Fresh on the heels of their gains over the past two cycles, Democrats are looking to an elusive Senate seat in Kentucky as an opportunity to finally get to the magic 60 seat--filibuster proof--majority. Their target is the irascible and intemperate (and Hall of Fame former major league pitcher) Jim Bunning. Despite Kentucky's reliable Republicanism in recent presidential races, Bunning has always been a lackluster campaigner and performer. With a reputation for making things, perhaps, harder for himself than they should be--in his last race he said that his challenger, and current Lieutenant Governor, looked like "one of Saddam Hussein's sons," Bunning managed to again get himself in hot water this past week. At a local GOP meeting in Kentucky, Bunning noted that a Supreme Court nomination was likely because of Justice Ginsburg's recent cancer diagnosis and operation. In his words, "Even though she was operated on, usually, nine months is the longest that anybody would live."
If this weren't bad enough, Bunning has managed to get into a sniping contest with current Republican Senatorial Committee Chair John Cornyn. Unsure of the party's loyalty, Bunning has threatened to sue the NRSC should they back a primary opponent against him (see coverage here and here).
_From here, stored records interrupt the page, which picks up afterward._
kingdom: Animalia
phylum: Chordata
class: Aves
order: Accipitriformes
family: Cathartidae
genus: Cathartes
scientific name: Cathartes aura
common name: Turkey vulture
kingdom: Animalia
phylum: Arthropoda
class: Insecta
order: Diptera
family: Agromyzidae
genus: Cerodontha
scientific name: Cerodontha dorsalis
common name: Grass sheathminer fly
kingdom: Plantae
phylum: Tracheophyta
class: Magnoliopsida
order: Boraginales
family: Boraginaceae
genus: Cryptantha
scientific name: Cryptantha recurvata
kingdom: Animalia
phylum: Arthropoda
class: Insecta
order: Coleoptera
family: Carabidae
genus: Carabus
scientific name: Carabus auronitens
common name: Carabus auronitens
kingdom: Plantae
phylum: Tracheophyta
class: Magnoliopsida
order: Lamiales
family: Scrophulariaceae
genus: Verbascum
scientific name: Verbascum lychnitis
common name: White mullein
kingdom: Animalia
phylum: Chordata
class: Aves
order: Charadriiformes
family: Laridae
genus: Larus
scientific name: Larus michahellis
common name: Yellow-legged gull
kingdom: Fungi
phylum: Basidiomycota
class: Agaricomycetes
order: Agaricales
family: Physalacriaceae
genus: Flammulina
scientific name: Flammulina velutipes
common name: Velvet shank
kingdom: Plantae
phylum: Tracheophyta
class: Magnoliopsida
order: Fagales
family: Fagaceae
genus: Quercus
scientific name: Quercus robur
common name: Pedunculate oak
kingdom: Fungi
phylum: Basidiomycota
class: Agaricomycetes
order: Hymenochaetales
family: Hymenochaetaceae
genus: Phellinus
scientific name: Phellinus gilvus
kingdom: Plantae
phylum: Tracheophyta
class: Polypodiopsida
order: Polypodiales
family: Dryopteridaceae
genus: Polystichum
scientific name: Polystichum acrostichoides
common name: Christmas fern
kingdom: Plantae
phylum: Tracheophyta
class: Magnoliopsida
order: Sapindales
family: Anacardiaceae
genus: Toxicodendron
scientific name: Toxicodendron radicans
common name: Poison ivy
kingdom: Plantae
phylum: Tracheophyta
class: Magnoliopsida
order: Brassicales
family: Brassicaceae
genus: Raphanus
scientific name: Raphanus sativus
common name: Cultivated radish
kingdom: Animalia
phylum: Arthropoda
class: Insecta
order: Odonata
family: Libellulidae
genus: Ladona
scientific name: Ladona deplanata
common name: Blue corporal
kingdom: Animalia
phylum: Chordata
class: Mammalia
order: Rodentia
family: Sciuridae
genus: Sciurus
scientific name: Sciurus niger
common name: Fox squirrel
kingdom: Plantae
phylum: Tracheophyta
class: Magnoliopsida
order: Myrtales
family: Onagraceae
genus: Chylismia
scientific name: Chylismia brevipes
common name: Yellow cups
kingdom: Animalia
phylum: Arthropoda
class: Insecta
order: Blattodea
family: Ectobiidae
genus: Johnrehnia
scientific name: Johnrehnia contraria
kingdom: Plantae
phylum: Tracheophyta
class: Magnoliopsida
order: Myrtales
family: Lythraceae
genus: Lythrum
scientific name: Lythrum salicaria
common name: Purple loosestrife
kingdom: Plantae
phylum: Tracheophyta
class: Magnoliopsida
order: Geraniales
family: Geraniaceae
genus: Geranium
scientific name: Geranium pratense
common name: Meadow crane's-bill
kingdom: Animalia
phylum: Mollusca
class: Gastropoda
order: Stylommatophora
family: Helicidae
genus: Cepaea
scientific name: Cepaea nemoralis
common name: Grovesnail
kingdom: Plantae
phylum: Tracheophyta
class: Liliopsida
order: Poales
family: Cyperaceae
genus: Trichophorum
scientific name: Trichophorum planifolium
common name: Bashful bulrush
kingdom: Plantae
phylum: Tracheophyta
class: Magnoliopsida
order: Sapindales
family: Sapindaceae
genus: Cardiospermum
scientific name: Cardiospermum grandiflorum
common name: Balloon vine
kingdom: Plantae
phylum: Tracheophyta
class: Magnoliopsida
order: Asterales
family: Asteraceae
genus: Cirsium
All of this might not be much of a big deal if Bunning enjoyed widespread popularity in the state, had a massive campaign war chest in place, and could count on previous big victories to deter a serious challenge. Unfortunately, he enjoys none of these. In his previous two Senate races he has never reached 51% of the vote. His nailbiter of a re-election in '04 (50.7% to 49.3%) took place at the same time George Bush won Kentucky with 60% of the vote. In 1998, despite having won 7 terms to the House, he managed to win by just 6,000 votes. His campaign committee, as of now, reports just $150,000 in the bank--hardly an intimidating amount. In this environment, Dan Mongiardo, aka "one of Saddam Hussein's sons" has already announced his plans to challenge Bunning again.
At left, compare the maps from the '04 presidential and senatorial races (Dem. counties in red, Rep. in blue). Bush's success was much more widespread than Bunning's. While this can certainly, to
some degree, be attributed to the lukewarm reception John Kerry received in the state, Bunning supporters must nonetheless be nervous.